Amadeo: mais fases do que a lua




Este é um dos trabalhos do último período de Amadeo, Zinc (1917), presente na exposição do Grand Palais. Uma exposição mais do que merecida, sem dúvida, depois de nos anos 1910 ter feito de Paris o seu quartel-general (como Mário de Sá-Carneiro, Santa-Rita) - com algumas idas a Manhufe, por onde fica durante a guerra mundial de 1914-1918, morrendo precisamente em 1918, vítima da pneumónica. E, além disso, uma exposição bem montada, apesar de lhe faltarem contextos (há apenas dois: um Modigliani e um Brancusi, o que é manifestamente pouco se se comparar, por exemplo, com as actuais exposições de Rousseau no Orsay ou de Klee no Pompidou). Adiante.

Qual a matriz ou as matrizes da obra pictórica de Amadeo? Ele próprio diz que é impressionista, cubista, futurista, abstraccionista. O que até é verdade - uma meia verdade. Mais tarde, será marcadamente expressionista. Mas, também ele próprio diz que tem mais fases do que a lua. E talvez esta afirmação contextualize uma obra pictórica feita de rupturas. Por outras palavras: não há um fio condutor na obra pictórica de Amadeo. Esta vive de explosões. E Amadeo tem, de facto, mais fases do que a lua.

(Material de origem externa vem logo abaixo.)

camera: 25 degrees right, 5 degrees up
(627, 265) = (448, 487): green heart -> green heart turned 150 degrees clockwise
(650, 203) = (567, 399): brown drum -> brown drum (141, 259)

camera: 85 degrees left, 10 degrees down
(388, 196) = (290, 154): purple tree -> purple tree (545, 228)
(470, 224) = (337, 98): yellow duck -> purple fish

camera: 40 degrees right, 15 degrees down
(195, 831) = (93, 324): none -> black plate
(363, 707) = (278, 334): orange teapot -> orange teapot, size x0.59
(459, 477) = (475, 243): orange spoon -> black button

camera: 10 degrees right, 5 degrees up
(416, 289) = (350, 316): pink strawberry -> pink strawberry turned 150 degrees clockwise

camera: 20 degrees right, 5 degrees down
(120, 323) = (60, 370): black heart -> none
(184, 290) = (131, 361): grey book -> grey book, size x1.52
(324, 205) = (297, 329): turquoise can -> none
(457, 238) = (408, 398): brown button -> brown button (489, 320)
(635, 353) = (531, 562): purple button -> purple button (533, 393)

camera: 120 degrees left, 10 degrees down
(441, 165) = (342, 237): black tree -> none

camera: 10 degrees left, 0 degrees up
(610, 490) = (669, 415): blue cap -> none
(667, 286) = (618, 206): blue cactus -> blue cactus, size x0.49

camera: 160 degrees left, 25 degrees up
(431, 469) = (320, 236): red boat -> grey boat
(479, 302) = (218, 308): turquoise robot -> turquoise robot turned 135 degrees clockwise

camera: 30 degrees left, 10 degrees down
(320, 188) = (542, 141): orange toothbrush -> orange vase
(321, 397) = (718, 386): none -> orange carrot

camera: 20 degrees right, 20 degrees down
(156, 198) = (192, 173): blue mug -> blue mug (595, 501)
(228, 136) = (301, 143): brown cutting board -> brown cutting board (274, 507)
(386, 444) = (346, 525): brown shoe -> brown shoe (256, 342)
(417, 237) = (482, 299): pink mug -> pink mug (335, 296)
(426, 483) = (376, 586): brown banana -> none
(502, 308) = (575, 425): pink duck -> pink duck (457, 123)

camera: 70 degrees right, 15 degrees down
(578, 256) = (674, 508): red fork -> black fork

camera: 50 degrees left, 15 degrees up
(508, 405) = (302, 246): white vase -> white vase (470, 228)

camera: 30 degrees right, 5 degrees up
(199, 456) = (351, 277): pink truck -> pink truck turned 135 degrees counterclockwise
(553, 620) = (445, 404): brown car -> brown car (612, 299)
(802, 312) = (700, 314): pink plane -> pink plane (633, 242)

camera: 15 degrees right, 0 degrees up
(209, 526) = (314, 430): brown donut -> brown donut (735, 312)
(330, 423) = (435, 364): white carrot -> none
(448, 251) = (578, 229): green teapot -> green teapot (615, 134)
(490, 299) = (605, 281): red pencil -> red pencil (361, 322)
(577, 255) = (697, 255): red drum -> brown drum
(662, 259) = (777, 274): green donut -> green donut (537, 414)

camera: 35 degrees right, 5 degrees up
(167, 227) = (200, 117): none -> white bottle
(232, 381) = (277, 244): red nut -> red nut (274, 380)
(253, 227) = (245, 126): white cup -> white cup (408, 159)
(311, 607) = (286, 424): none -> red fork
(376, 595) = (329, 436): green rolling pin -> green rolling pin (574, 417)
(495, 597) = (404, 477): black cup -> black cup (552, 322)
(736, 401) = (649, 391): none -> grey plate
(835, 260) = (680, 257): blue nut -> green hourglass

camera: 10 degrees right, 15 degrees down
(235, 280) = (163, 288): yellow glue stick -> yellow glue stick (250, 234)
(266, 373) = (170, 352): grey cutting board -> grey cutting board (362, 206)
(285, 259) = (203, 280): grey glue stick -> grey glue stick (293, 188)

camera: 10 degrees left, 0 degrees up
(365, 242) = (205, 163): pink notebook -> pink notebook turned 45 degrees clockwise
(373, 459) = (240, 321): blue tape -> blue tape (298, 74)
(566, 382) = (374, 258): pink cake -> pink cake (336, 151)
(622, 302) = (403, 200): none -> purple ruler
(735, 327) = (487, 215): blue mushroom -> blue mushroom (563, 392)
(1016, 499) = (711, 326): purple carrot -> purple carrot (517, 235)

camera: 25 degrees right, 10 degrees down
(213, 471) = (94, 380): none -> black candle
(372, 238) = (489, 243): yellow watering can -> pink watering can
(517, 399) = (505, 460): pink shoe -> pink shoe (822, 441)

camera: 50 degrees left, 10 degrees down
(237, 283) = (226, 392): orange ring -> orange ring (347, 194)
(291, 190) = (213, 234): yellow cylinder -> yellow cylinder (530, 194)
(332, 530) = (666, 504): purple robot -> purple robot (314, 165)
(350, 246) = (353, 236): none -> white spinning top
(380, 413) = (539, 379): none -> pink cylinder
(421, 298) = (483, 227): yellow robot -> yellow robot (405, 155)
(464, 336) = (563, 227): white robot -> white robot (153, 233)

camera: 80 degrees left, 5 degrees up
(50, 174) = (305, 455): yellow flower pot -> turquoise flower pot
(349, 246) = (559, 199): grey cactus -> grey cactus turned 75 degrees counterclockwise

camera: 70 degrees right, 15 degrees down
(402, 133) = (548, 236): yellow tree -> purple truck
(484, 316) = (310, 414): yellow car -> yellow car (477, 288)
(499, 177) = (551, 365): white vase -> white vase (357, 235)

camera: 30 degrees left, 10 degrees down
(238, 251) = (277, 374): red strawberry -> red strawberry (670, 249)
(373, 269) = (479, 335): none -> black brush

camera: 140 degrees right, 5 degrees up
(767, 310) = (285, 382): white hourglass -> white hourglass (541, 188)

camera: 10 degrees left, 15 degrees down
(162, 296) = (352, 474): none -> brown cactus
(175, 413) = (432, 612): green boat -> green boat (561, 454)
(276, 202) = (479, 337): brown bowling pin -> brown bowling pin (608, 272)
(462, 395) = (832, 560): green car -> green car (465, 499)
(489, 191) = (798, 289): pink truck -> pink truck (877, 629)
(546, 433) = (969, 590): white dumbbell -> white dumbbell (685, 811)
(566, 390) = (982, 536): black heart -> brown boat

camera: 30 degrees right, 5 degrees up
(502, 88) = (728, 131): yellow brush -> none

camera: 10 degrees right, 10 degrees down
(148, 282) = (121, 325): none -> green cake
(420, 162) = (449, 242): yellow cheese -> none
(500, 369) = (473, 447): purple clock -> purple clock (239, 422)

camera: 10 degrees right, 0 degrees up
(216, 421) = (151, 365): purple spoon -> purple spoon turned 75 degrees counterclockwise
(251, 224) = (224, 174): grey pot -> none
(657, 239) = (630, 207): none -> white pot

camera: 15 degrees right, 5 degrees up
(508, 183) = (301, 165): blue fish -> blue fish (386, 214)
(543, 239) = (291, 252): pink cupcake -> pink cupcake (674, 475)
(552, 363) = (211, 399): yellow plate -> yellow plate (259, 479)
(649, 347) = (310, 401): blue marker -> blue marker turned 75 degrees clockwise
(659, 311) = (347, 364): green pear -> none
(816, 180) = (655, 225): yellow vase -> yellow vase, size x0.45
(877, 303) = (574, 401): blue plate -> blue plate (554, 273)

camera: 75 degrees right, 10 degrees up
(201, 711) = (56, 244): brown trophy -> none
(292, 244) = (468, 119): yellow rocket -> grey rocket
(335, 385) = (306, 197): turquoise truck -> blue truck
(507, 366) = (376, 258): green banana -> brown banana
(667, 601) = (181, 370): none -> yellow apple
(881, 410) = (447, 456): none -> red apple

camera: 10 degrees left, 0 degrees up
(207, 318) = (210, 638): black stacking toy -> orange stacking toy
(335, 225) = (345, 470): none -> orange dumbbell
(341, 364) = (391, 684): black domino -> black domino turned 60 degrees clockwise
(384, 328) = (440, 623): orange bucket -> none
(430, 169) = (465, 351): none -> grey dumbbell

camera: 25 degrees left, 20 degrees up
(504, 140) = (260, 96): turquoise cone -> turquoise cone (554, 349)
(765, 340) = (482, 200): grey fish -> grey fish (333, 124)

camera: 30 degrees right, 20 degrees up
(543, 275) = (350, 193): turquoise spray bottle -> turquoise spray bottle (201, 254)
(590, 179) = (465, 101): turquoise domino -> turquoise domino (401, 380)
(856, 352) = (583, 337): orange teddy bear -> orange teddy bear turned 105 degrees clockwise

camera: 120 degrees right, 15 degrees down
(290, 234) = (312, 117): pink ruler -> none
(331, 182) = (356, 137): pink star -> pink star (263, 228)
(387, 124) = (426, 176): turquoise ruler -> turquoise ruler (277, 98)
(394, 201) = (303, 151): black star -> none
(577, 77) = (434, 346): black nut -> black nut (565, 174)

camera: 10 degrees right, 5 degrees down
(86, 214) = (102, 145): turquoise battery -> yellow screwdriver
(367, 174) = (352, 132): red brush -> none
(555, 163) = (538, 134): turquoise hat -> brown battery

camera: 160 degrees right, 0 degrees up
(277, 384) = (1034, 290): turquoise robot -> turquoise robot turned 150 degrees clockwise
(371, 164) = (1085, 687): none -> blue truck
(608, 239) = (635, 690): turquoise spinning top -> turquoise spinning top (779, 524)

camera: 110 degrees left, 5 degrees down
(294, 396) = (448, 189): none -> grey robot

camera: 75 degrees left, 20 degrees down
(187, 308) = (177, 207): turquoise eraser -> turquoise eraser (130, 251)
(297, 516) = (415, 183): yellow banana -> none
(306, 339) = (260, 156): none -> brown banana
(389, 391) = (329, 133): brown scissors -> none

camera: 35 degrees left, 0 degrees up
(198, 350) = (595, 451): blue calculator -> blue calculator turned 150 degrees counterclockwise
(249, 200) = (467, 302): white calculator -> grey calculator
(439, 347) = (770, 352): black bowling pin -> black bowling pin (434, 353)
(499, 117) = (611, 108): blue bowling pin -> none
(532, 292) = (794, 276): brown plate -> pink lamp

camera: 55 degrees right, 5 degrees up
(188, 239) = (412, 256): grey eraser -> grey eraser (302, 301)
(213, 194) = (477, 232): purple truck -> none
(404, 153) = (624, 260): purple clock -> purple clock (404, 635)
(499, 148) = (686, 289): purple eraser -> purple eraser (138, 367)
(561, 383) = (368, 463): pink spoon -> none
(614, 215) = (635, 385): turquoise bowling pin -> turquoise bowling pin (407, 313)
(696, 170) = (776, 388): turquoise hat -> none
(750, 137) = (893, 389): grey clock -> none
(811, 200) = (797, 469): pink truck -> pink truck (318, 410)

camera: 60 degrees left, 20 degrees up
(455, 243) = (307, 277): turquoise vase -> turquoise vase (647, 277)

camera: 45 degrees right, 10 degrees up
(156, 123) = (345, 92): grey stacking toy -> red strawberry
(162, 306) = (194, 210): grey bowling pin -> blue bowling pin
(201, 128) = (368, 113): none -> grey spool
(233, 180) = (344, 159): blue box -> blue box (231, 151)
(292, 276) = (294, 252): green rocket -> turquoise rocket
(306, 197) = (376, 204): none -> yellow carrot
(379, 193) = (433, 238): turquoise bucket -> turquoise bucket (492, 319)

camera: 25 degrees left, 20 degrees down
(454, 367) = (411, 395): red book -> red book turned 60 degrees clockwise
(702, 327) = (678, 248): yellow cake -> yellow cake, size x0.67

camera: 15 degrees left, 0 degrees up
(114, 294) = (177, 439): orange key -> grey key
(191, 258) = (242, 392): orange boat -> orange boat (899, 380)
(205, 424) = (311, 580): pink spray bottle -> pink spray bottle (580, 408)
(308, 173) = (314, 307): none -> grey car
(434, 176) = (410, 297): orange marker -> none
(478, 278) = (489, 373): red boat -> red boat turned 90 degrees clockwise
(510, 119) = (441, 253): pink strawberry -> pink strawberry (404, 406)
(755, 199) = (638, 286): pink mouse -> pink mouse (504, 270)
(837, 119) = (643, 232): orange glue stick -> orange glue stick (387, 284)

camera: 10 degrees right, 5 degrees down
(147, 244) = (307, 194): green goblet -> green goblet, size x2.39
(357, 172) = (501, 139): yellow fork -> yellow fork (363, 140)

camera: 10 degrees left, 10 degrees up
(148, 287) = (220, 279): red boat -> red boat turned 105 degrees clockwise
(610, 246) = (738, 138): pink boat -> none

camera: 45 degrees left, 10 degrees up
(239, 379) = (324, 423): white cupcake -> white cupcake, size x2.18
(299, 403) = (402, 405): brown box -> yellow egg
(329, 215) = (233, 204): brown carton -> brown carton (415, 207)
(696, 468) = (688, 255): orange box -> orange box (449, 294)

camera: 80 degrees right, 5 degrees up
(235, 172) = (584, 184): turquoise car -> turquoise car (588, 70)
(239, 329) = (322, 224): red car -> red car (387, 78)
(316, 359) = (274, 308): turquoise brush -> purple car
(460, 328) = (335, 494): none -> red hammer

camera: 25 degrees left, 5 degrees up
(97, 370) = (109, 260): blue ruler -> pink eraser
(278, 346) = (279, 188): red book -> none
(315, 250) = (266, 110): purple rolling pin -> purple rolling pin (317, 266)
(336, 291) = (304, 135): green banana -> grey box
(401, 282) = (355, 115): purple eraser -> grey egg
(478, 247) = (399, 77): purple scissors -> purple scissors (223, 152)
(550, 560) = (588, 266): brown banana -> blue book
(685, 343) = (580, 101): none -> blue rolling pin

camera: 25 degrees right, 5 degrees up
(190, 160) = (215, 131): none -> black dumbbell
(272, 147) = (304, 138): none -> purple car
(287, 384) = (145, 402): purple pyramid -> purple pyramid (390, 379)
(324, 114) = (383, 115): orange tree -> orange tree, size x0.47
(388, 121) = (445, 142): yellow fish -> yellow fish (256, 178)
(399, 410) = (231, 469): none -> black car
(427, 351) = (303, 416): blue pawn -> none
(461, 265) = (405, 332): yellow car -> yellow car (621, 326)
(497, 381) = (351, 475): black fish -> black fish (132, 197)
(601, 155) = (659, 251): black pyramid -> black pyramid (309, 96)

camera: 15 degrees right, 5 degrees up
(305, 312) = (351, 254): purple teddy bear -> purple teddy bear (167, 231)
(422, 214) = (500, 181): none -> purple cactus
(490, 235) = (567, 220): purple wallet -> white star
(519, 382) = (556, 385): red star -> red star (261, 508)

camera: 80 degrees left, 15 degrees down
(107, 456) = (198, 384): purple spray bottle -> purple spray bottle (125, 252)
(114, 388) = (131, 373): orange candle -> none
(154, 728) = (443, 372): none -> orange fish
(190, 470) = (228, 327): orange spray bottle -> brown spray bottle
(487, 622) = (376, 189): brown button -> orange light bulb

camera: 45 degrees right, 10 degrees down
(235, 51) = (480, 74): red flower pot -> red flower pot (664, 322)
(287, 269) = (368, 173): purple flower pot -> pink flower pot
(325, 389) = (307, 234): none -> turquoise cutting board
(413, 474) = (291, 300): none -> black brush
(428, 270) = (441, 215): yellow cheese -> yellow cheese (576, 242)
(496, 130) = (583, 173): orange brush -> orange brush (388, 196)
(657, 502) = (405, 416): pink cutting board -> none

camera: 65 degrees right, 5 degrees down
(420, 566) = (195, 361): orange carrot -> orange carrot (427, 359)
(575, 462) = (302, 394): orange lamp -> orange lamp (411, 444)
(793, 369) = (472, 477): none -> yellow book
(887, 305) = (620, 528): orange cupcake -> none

Acerca dos XX desenhos, uma ideia notável de marketing, e das ilustrações para A lenda de São Julião o hospitaleiro, de Flaubert, falou-se da influência da tapeçaria e das estampas persas - como se podia falar da influência do simbolismo, da Art nouveau. É verdade. Como é verdade que estes trabalhos vivem de dois pólos: o alto, representado pelo falcão, e o baixo, representado por coelhos que mais parecem peixes - como se a obra pictórica de Amadeo fosse uma cosmogonia. Depois, há o castelo - donde partem cavalos, galgos, cavaleiros, damas. Eis um neo-medievalismo. Eis Manhufe a falar. Como nalgumas paisagens. Como nalgumas máscaras.

Mas, há outras marcas evidentes na obra de Amadeo. Para além de Modigliani e Brancusi, Rousseau, os discos órficos de Delaunay. E, mais tarde, no período da guerra, uma mecanomorfismo aparentado com Léger. E, sempre, a pintura dos primitivos (séculos XIV, XV).

Cosmopolita e terra-tenente, Amadeo faz sínteses. Uma delas é precisamente esta. As outras são visíveis na sua obra pictórica. Ora cromaticamente exaltante. Ora cromaticamente trágica. Ora Meio-Dia, excessivamente solar. Ora Meia-Noite, excessivamente lunar. Como em Hölderlin e Nietzsche, onde Meio-Dia e Meia-Noite significam o a-vir - a ruptura com o niilismo decadentista de finais de oitocentos.